▶ **Page-level text extractions**
*-*-*

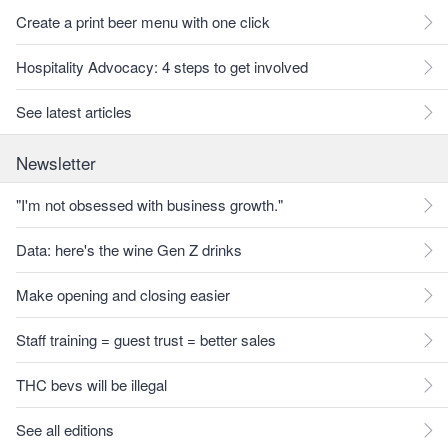
Create a print beer menu with one click
Hospitality Advocacy: 4 steps to get involved
See latest articles
Newsletter
"I'm not obsessed with business growth."
Data: here's the wine Gen Z drinks
Make opening and closing easier
Staff training = guest trust = better sales
THC bevs will be illegal
See all editions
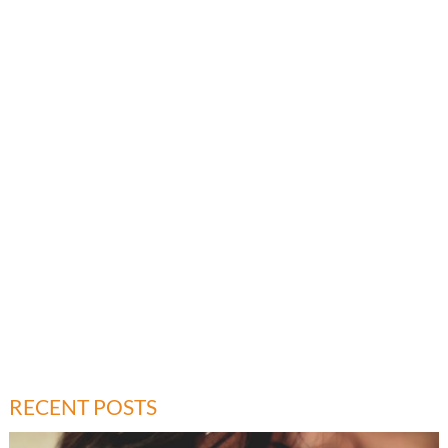
RECENT POSTS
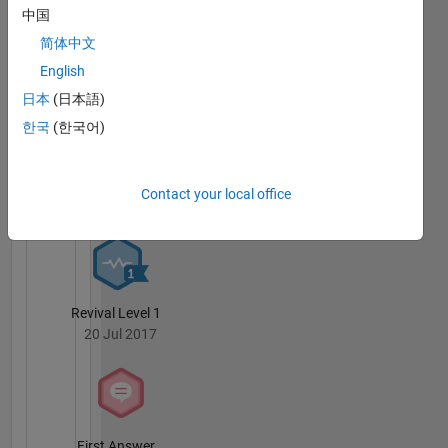
中国
简体中文
Knowledgeable Level 2
20 Jul 2017
English
日本
(日本語)
한국
(한국어)
Thankful Level 1
Contact your local office
20 Jul 2017
Revival Level 1
20 Jul 2017
First Answer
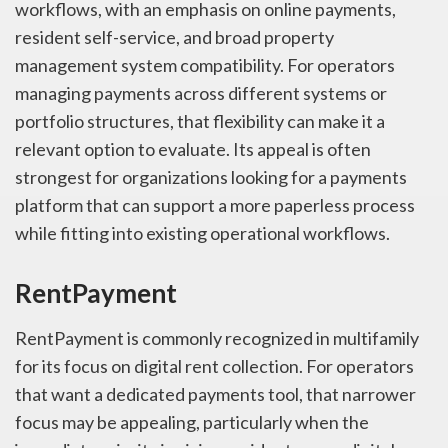
workflows, with an emphasis on online payments,
resident self-service, and broad property
management system compatibility. For operators
managing payments across different systems or
portfolio structures, that flexibility can make it a
relevant option to evaluate. Its appeal is often
strongest for organizations looking for a payments
platform that can support a more paperless process
while fitting into existing operational workflows.
RentPayment
RentPayment is commonly recognized in multifamily
for its focus on digital rent collection. For operators
that want a dedicated payments tool, that narrower
focus may be appealing, particularly when the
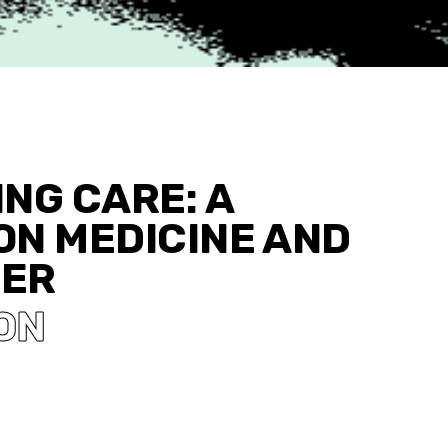
NG CARE: A
ON MEDICINE AND
WER
ON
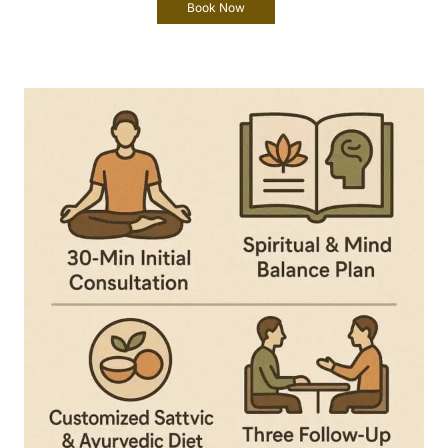
Book Now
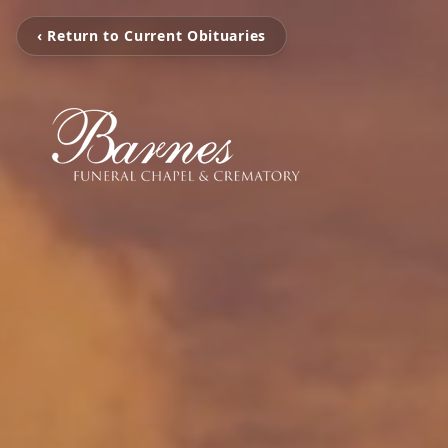
‹ Return to Current Obituaries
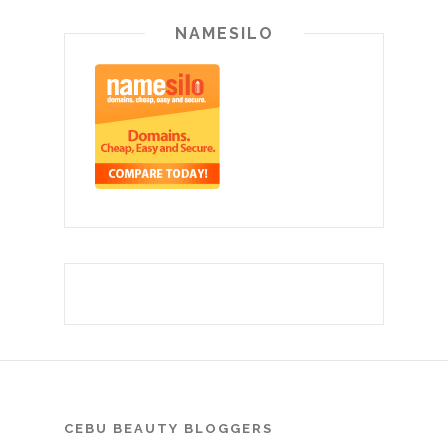
NAMESILO
CEBU BEAUTY BLOGGERS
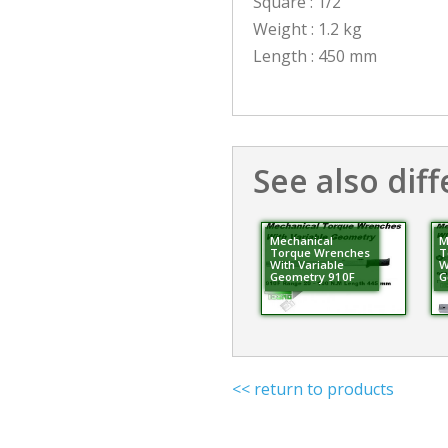
Square : 1/2″
Weight : 1.2 kg
Length : 450 mm
See also diff
Mechanical
M
Torque Wrenches
T
With Variable
W
Geometry 910F
G
<< return to products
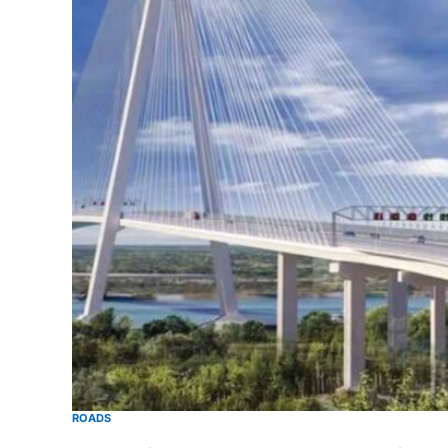
ROADS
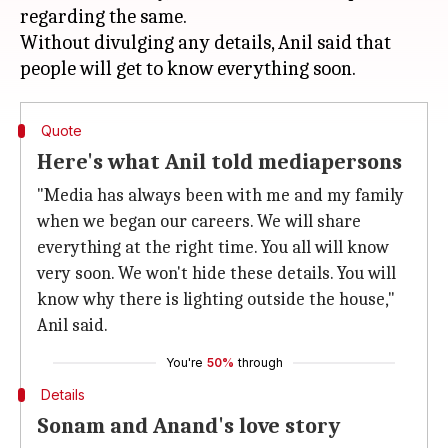
regarding the same.
Without divulging any details, Anil said that
Quote
Here's what Anil told mediapersons
"Media has always been with me and my family
when we began our careers. We will share
everything at the right time. You all will know
very soon. We won't hide these details. You will
know why there is lighting outside the house,"
Anil said.
You're
50%
through
Details
Sonam and Anand's love story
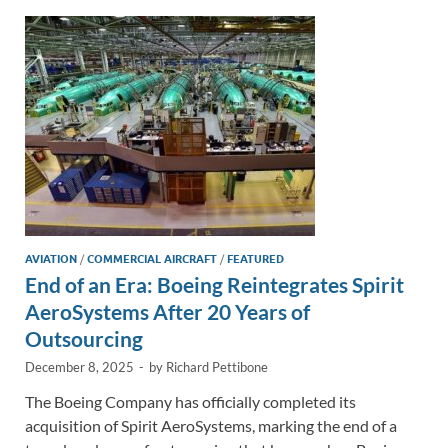
dI
o
Li
n
o
n
k
k
AVIATION
/
COMMERCIAL AIRCRAFT
/
FEATURED
End of an Era: Boeing Reintegrates Spirit
AeroSystems After 20 Years of
Outsourcing
December 8, 2025
-
by
Richard Pettibone
The Boeing Company has officially completed its
acquisition of Spirit AeroSystems, marking the end of a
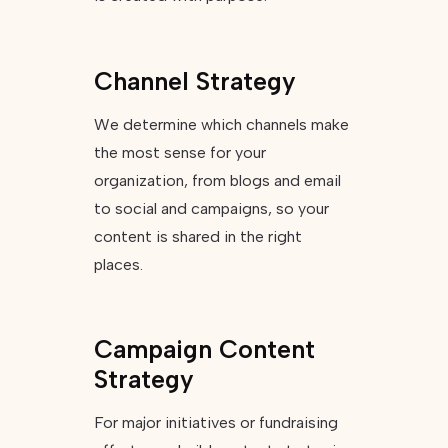
Channel Strategy
We determine which channels make
the most sense for your
organization, from blogs and email
to social and campaigns, so your
content is shared in the right
places.
Campaign Content
Strategy
For major initiatives or fundraising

*-*-*

▶ **DIRECTIONS**
What is needed here is an exact transcription of every record above, with images excluded.

▶ **FINISHED TASK**
Create a print beer menu with one click
Hospitality Advocacy: 4 steps to get involved
See latest articles
Newsletter
"I'm not obsessed with business growth."
Data: here's the wine Gen Z drinks
Make opening and closing easier
Staff training = guest trust = better sales
THC bevs will be illegal
See all editions
RECENT POSTS
中国
简体中文
Knowledgeable Level 2
20 Jul 2017
English
日本
(日本語)
한국
(한국어)
Thankful Level 1
Contact your local office
20 Jul 2017
Revival Level 1
20 Jul 2017
First Answer
workflows, with an emphasis on online payments,
resident self-service, and broad property
management system compatibility. For operators
managing payments across different systems or
portfolio structures, that flexibility can make it a
relevant option to evaluate. Its appeal is often
strongest for organizations looking for a payments
platform that can support a more paperless process
while fitting into existing operational workflows.
RentPayment
RentPayment is commonly recognized in multifamily
for its focus on digital rent collection. For operators
that want a dedicated payments tool, that narrower
focus may be appealing, particularly when the
NG CARE: A
ON MEDICINE AND
WER
ON
Book Now
‹ Return to Current Obituaries
NAMESILO
CEBU BEAUTY BLOGGERS
Square : 1/2″
Weight : 1.2 kg
Length : 450 mm
See also diff
Mechanical
M
Torque Wrenches
T
With Variable
W
Geometry 910F
G
<< return to products
ROADS
regarding the same.
Without divulging any details, Anil said that
Quote
Here's what Anil told mediapersons
"Media has always been with me and my family
when we began our careers. We will share
everything at the right time. You all will know
very soon. We won't hide these details. You will
know why there is lighting outside the house,"
Anil said.
You're
50%
through
Details
Sonam and Anand's love story
dI
o
Li
n
o
n
k
k
AVIATION
/
COMMERCIAL AIRCRAFT
/
FEATURED
End of an Era: Boeing Reintegrates Spirit
AeroSystems After 20 Years of
Outsourcing
December 8, 2025
-
by
Richard Pettibone
The Boeing Company has officially completed its
acquisition of Spirit AeroSystems, marking the end of a
Channel Strategy
We determine which channels make
the most sense for your
organization, from blogs and email
to social and campaigns, so your
content is shared in the right
places.
Campaign Content
Strategy
For major initiatives or fundraising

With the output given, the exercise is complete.